====== Available data ======
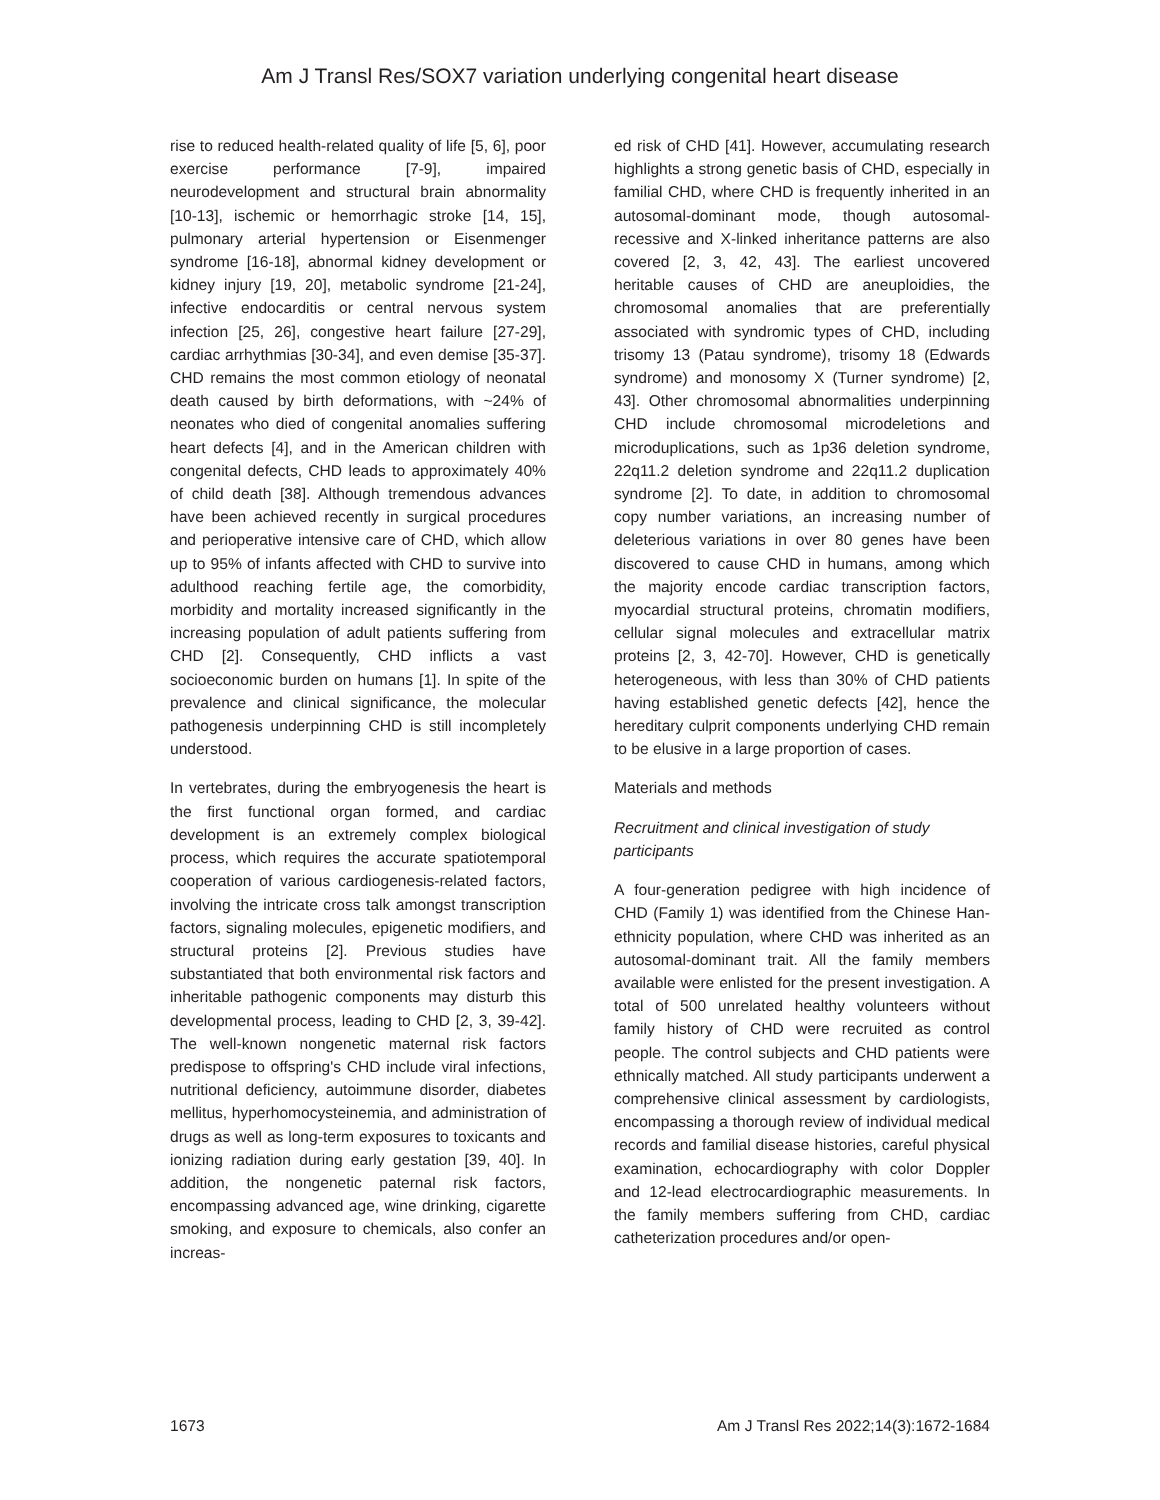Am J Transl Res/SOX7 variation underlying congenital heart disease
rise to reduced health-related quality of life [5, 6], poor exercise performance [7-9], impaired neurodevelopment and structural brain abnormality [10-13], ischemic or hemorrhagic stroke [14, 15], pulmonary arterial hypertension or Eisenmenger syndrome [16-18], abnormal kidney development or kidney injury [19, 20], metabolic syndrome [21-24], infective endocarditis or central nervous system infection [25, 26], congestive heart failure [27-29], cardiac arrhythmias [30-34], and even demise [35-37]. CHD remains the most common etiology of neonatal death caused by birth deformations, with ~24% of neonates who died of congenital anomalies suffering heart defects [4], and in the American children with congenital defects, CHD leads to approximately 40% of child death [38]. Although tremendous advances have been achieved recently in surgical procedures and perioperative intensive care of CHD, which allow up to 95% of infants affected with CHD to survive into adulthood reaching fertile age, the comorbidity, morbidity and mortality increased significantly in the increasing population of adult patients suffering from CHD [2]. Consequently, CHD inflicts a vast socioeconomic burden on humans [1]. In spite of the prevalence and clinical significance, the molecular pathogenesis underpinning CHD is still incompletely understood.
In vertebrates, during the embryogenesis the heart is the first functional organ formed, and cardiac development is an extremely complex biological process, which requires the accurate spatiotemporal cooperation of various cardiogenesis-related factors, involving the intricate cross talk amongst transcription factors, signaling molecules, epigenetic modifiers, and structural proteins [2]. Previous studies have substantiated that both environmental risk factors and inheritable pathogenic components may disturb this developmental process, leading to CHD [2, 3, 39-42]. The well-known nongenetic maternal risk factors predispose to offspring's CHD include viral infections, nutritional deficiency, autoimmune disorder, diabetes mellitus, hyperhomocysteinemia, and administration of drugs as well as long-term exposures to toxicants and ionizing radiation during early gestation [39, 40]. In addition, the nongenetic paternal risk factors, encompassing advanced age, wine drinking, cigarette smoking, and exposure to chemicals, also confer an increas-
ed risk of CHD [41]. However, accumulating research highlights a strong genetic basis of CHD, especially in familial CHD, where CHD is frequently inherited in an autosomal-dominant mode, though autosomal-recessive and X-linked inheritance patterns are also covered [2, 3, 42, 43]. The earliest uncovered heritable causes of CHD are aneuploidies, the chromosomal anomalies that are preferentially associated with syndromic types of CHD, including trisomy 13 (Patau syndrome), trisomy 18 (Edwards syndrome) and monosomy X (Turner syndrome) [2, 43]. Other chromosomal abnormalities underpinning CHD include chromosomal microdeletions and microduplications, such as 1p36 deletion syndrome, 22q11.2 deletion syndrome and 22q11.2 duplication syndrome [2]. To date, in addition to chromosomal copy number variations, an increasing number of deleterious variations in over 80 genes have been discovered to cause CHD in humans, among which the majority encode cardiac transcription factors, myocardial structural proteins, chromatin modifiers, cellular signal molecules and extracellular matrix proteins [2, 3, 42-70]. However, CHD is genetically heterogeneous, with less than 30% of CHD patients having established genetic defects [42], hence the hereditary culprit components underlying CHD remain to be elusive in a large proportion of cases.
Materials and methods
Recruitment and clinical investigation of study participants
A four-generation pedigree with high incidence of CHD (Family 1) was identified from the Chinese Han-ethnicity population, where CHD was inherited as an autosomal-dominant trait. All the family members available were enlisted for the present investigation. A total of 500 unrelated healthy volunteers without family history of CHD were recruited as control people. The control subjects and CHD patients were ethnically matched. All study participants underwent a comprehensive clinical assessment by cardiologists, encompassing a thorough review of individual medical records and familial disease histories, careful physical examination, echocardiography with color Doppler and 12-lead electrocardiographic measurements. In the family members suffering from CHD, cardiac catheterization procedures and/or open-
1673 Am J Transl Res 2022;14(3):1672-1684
======
Goal of the exercise: The job here is to retype the data exactly, with no pictures included.

The completed task:
Am J Transl Res/SOX7 variation underlying congenital heart disease
rise to reduced health-related quality of life [5, 6], poor exercise performance [7-9], impaired neurodevelopment and structural brain abnormality [10-13], ischemic or hemorrhagic stroke [14, 15], pulmonary arterial hypertension or Eisenmenger syndrome [16-18], abnormal kidney development or kidney injury [19, 20], metabolic syndrome [21-24], infective endocarditis or central nervous system infection [25, 26], congestive heart failure [27-29], cardiac arrhythmias [30-34], and even demise [35-37]. CHD remains the most common etiology of neonatal death caused by birth deformations, with ~24% of neonates who died of congenital anomalies suffering heart defects [4], and in the American children with congenital defects, CHD leads to approximately 40% of child death [38]. Although tremendous advances have been achieved recently in surgical procedures and perioperative intensive care of CHD, which allow up to 95% of infants affected with CHD to survive into adulthood reaching fertile age, the comorbidity, morbidity and mortality increased significantly in the increasing population of adult patients suffering from CHD [2]. Consequently, CHD inflicts a vast socioeconomic burden on humans [1]. In spite of the prevalence and clinical significance, the molecular pathogenesis underpinning CHD is still incompletely understood.
In vertebrates, during the embryogenesis the heart is the first functional organ formed, and cardiac development is an extremely complex biological process, which requires the accurate spatiotemporal cooperation of various cardiogenesis-related factors, involving the intricate cross talk amongst transcription factors, signaling molecules, epigenetic modifiers, and structural proteins [2]. Previous studies have substantiated that both environmental risk factors and inheritable pathogenic components may disturb this developmental process, leading to CHD [2, 3, 39-42]. The well-known nongenetic maternal risk factors predispose to offspring's CHD include viral infections, nutritional deficiency, autoimmune disorder, diabetes mellitus, hyperhomocysteinemia, and administration of drugs as well as long-term exposures to toxicants and ionizing radiation during early gestation [39, 40]. In addition, the nongenetic paternal risk factors, encompassing advanced age, wine drinking, cigarette smoking, and exposure to chemicals, also confer an increas-
ed risk of CHD [41]. However, accumulating research highlights a strong genetic basis of CHD, especially in familial CHD, where CHD is frequently inherited in an autosomal-dominant mode, though autosomal-recessive and X-linked inheritance patterns are also covered [2, 3, 42, 43]. The earliest uncovered heritable causes of CHD are aneuploidies, the chromosomal anomalies that are preferentially associated with syndromic types of CHD, including trisomy 13 (Patau syndrome), trisomy 18 (Edwards syndrome) and monosomy X (Turner syndrome) [2, 43]. Other chromosomal abnormalities underpinning CHD include chromosomal microdeletions and microduplications, such as 1p36 deletion syndrome, 22q11.2 deletion syndrome and 22q11.2 duplication syndrome [2]. To date, in addition to chromosomal copy number variations, an increasing number of deleterious variations in over 80 genes have been discovered to cause CHD in humans, among which the majority encode cardiac transcription factors, myocardial structural proteins, chromatin modifiers, cellular signal molecules and extracellular matrix proteins [2, 3, 42-70]. However, CHD is genetically heterogeneous, with less than 30% of CHD patients having established genetic defects [42], hence the hereditary culprit components underlying CHD remain to be elusive in a large proportion of cases.
Materials and methods
Recruitment and clinical investigation of study participants
A four-generation pedigree with high incidence of CHD (Family 1) was identified from the Chinese Han-ethnicity population, where CHD was inherited as an autosomal-dominant trait. All the family members available were enlisted for the present investigation. A total of 500 unrelated healthy volunteers without family history of CHD were recruited as control people. The control subjects and CHD patients were ethnically matched. All study participants underwent a comprehensive clinical assessment by cardiologists, encompassing a thorough review of individual medical records and familial disease histories, careful physical examination, echocardiography with color Doppler and 12-lead electrocardiographic measurements. In the family members suffering from CHD, cardiac catheterization procedures and/or open-
1673 Am J Transl Res 2022;14(3):1672-1684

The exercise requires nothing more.